Bild: Auch Transmänner können manchmal schwanger werden, müssen sich dann ab…
FREIBURG taz | Die Rollen von Vater und Mutter sind nicht beliebig
austauschbar. Das entschied jetzt [1][der Bundesgerichtshof (BGH) in einem
Grundsatzurteil (Az.: XII ZB 660/14)]. Ein Transmann, der ein Kind gebar,
muss im Geburtenregister als Mutter eingetragen werden.

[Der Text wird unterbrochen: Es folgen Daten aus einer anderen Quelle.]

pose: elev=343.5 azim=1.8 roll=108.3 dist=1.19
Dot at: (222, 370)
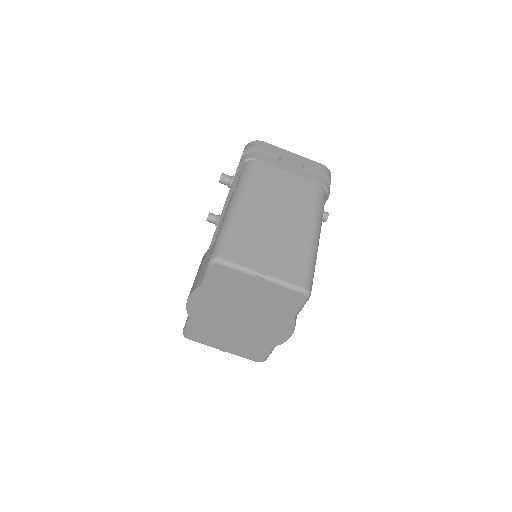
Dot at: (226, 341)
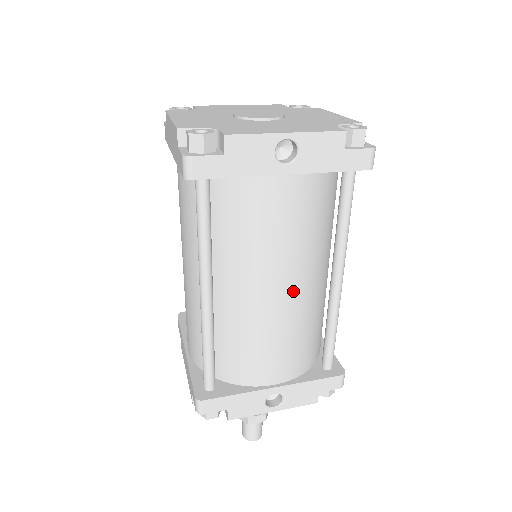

Konkret ging es um den Fall eines Frau-zu-Mann-Transsexuellen (eines
Transmanns) aus Berlin. Oscar Müller (Name geändert) wurde 1982 bei der
Geburt das weibliche Geschlecht zugeordnet, er erhielt den Vornamen
Barbara. Zunächst lebte er als Frau und heiratete 2008 auch einen Mann, die
Ehe ist aber schon seit einigen Jahren geschieden. 2010 änderte Barbara
Müller den Vornamen in Oscar. Seit 2011 ist zudem durch Beschluss des
Amtsgerichts festgestellt, dass Oscar Müller rechtlich als Mann gilt.

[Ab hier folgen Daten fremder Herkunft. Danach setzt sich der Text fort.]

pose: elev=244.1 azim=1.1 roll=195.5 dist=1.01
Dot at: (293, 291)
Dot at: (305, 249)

Oscar Müller nahm Hormone ein, um äußerlich männlicher zu wirken. Er
verzichtete aber auf eine Operation seiner Geschlechtsorgane. Seit einer
Entscheidung des Bundesverfassungsgerichts von 2011 ist eine Änderung des
Personenstands auch ohne Operation und ohne Herbeiführung der
Zeugungsunfähigkeit möglich.
Dies nutzte Oscar Müller, um ein Kind zu gebären. Er setzte die
Hormonpräparate ab und wurde wieder fruchtbar. Mithilfe der „Bechermethode“
bekam er die Samenspende eines Mannes, der per Vertrag auf die Vaterrolle
verzichtete. Im März 2013 gebar Oscar Mülller dann einen Jungen.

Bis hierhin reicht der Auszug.